Nucha sempre permaneceu nos bastidores da grande maioria das produções. Ia às compras e levava sempre duas listas — a dos ingredientes para as receitas e a dos produtos para se fotografarem. Segundo conta, foram apenas três os livros de Maria de Lourdes Modesto que não foram fotografados em casa: “Cozinha Tradicional Portuguesa”, “Festas e Comeres do Povo Português” (este por terem sido feitos de forma itinerante, por todo o país) e “Receitas Escolhidas”, feito num estúdio.
“Quando crescemos naquele contexto e com aquela rotina, às tantas, é natural”, adiciona. Seguir as pisadas da mãe envolvia muita visibilidade pública, demasiada para a rapariga (mais tarde mulher) que desejava seguir uma carreira que a pusesse a lidar com crianças. Ao fim de anos a ajudá-la, Nucha foi atrás do sonho, “já tarde”, como admite hoje. Tirou um curso e ainda trabalho como auxiliar de educação infantil.
Francine Dupré e o fantasma das margarinas
O ano de 1958 marca a reviravolta na vida de Maria de Lourdes Modesto. Não foi apenas a data de estreia na televisão e da saída do Liceu Francês. A ida para Paris acentuou a imagem sofisticada que tinha perante o grande público e fez dela uma figura cobiçada. Ainda durante a estadia fora do país, caiu nas graças de um grupo de generosos empresários. Dos jantares mais exclusivos aos chefs e gastrónomos da altura, conheceu a nata cozinha francesa.
Quando regressou, o convite veio para cima da mesa e, ao aceitá-lo, Maria de Lourdes tornava-se na mais recente funcionária da Fima-Lever, a atual Jerónimo Martins. Depois da televisão, entrava no mundo do marketing e da publicidade, dos estudos de mercado e das relações, já não apenas com o telespectador, mas com o consumidor. A grande empresa montou-lhe uma estrutura que perdurou muito para além do programa de televisão.
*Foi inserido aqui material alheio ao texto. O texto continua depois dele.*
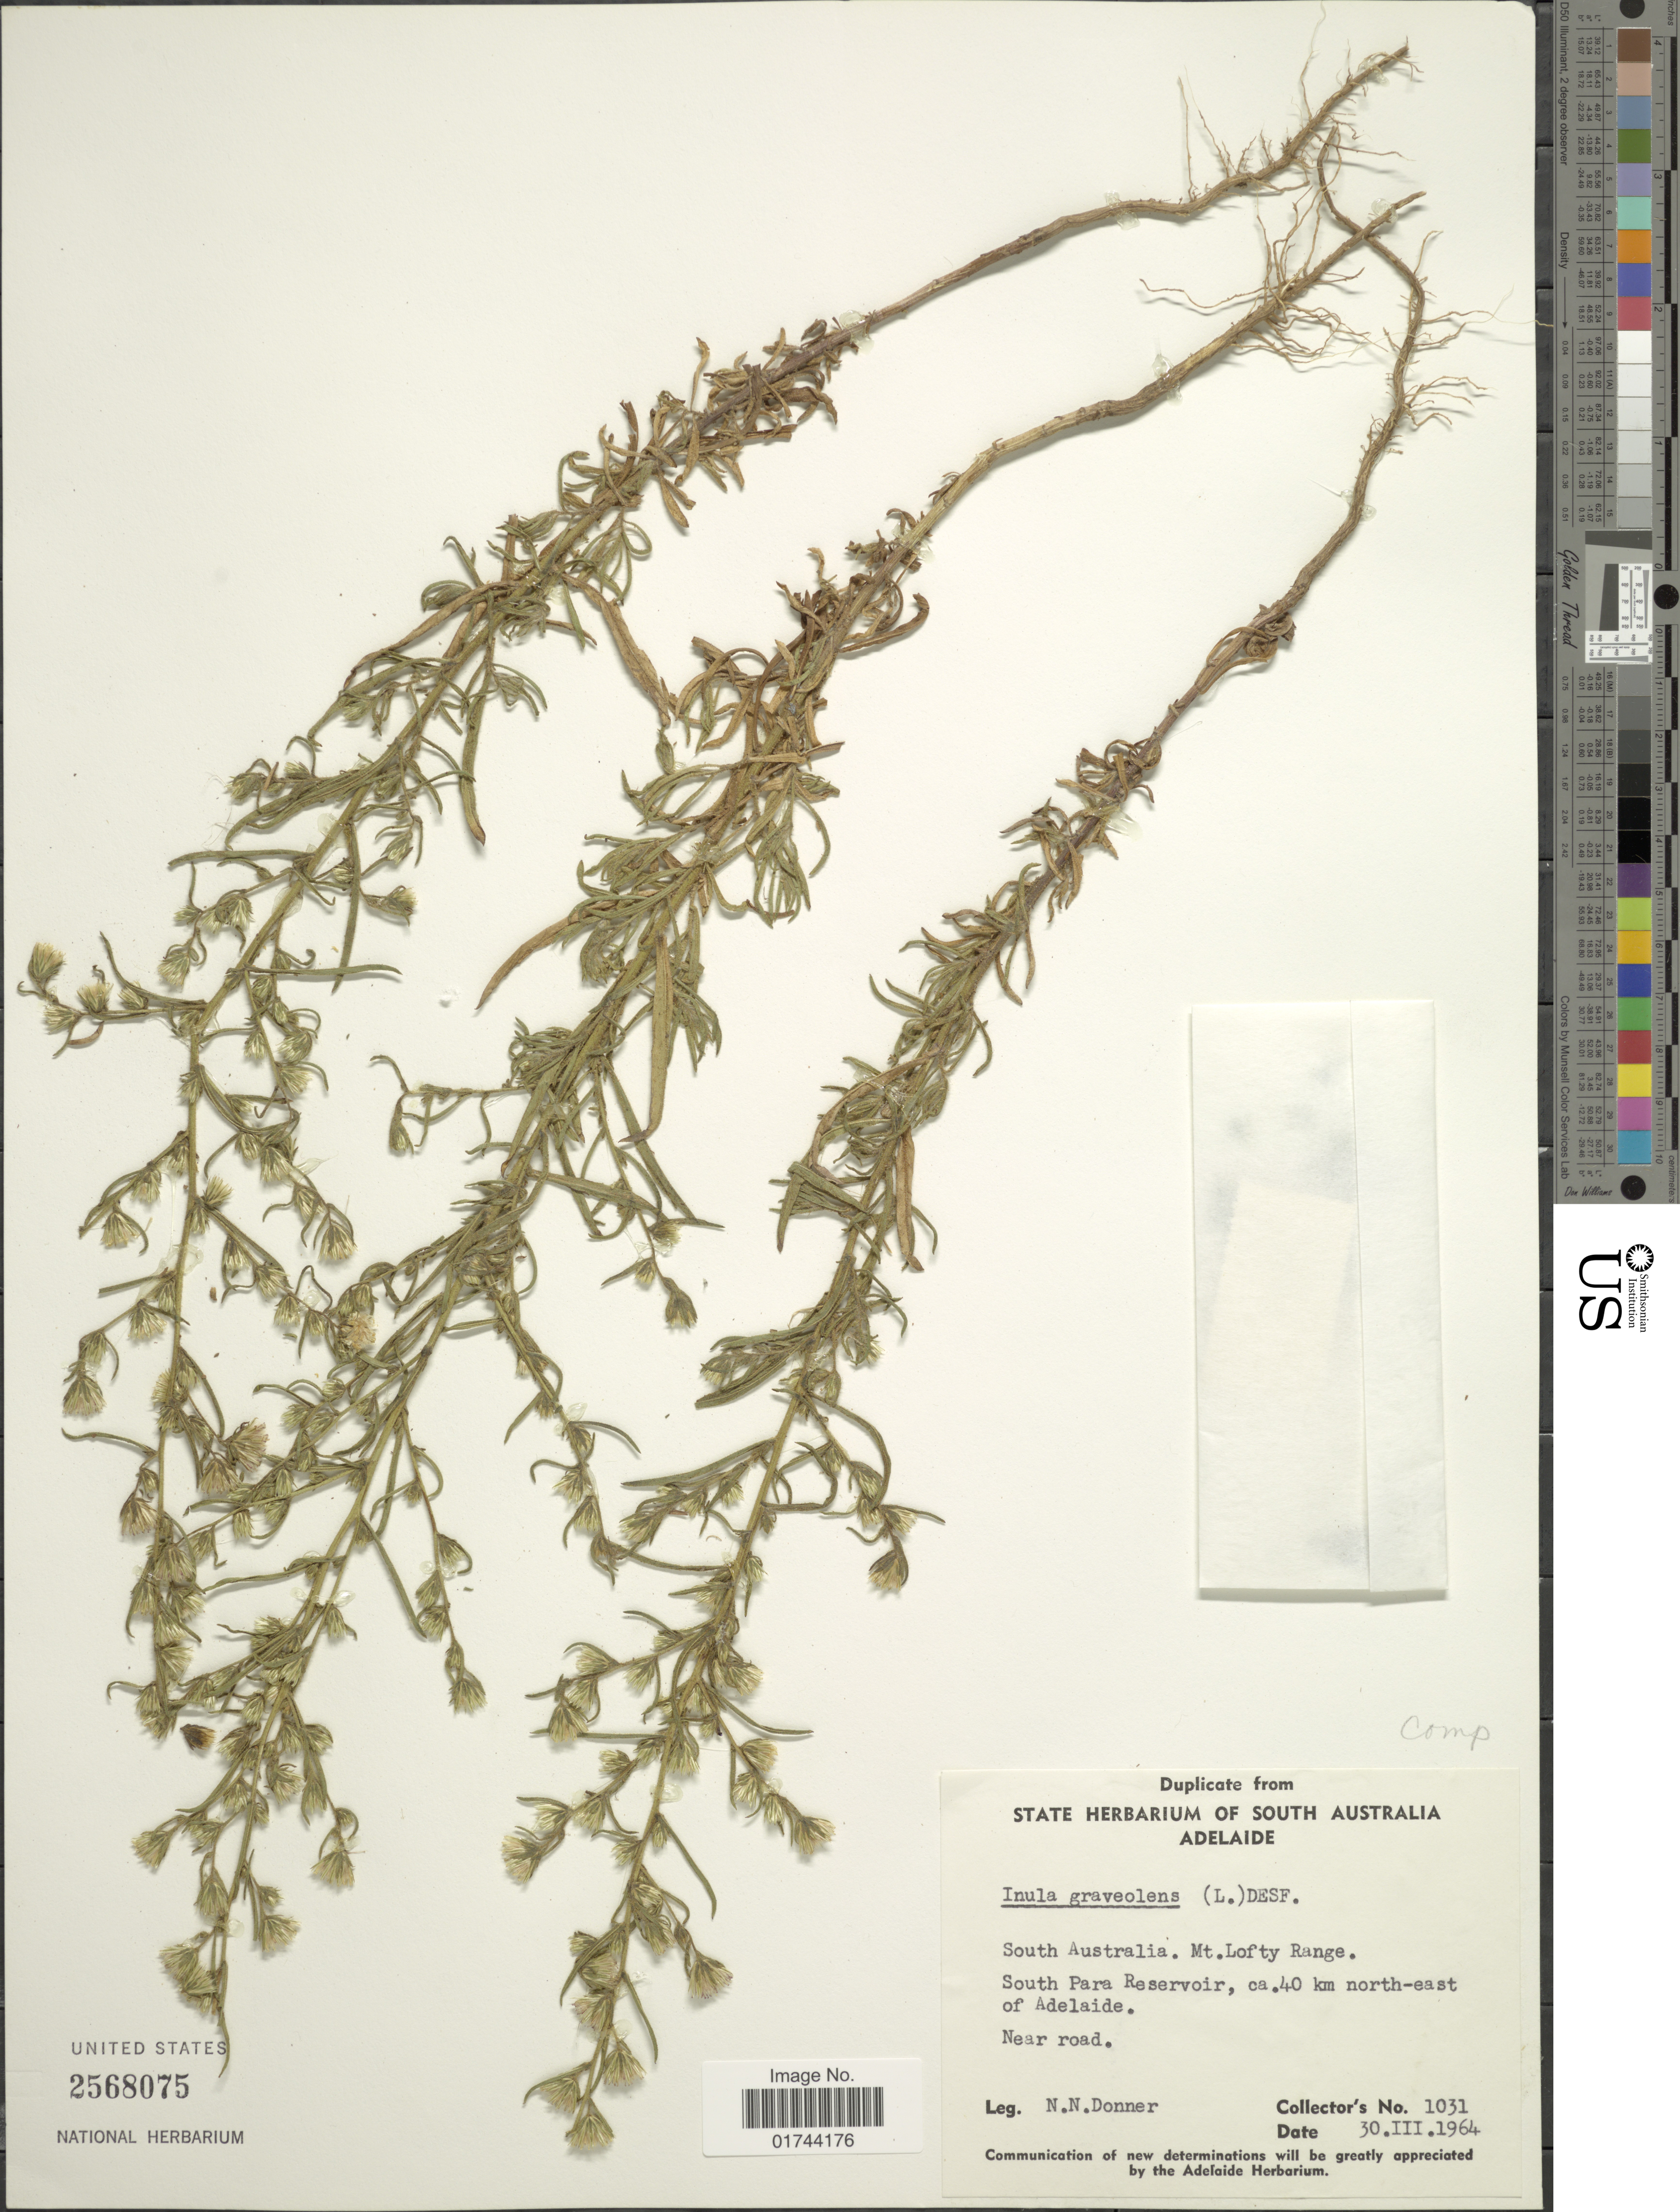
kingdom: Plantae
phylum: Tracheophyta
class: Magnoliopsida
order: Asterales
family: Asteraceae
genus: Inula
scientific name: Inula graveolens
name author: (L.) Desf.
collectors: N. Donner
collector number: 1031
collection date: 1964-03-30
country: Australia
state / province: South Australia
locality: Mt. Lofty Range, South Para Reservoir, ca. 40 km north-east of Adelaide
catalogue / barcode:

Culinária era um sucesso, contudo Modesto desencantou-se com a televisão no final dos anos 60. Deixou-a ao fim de 12 anos a conduzir emissões em direto e tudo por causa dos programas gravados. “Assim que começaram os enlatados [programas gravados] estraguei-me completamente porque me podia ver. Eu só encontrava defeitos. Fazia aquilo com um sacrifício enorme e obrigavam-me a fazer três programas por seguida, portanto não dava tempo para respirar, pensar no que ia dizer”, recordou ao Observador. O momento desembocou numa depressão “de uma certa importância” e numa ausência definitiva no grande ecrã.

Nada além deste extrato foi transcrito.